▶ **TASK DESCRIPTION**:
Put the lines of the material into a Markdown table with the columns Row and Line, leaving out any blank lines. Begin at the line that contains "country: ZA" and stop after the line that contains "longitude: 28.2943".

(Recorded data)
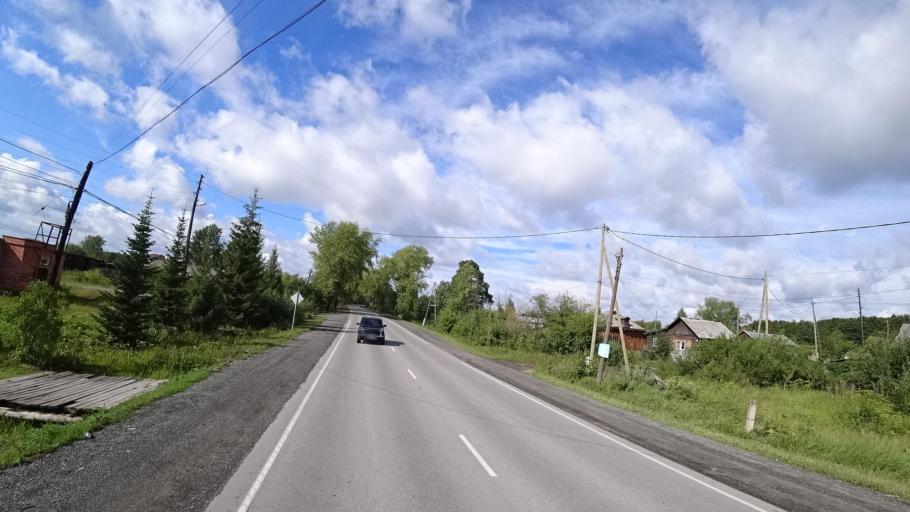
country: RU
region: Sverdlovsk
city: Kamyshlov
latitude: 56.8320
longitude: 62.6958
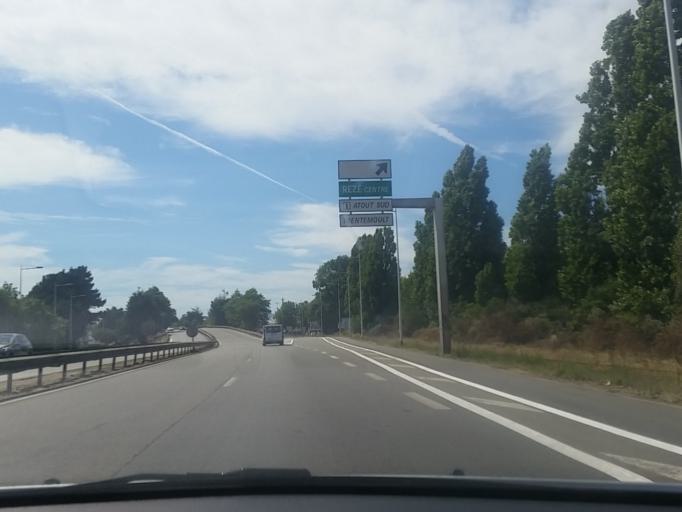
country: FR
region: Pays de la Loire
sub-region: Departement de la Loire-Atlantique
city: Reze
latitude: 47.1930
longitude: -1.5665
...
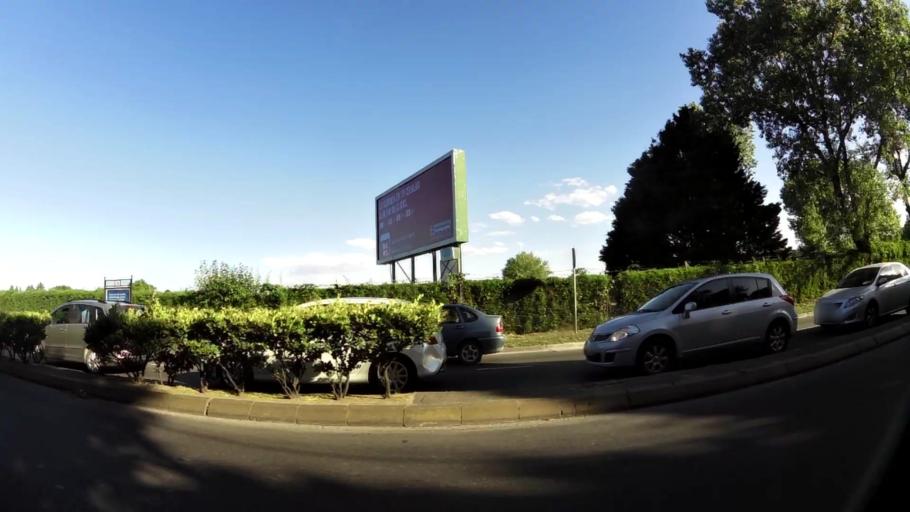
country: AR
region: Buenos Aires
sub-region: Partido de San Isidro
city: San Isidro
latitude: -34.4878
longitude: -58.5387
...
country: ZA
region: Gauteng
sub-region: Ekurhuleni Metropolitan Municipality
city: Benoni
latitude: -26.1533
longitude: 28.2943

▶ **EXERCISE RESULT**:
| Row | Line |
|---|---|
| 1 | country: ZA |
| 2 | region: Gauteng |
| 3 | sub-region: Ekurhuleni Metropolitan Municipality |
| 4 | city: Benoni |
| 5 | latitude: -26.1533 |
| 6 | longitude: 28.2943 |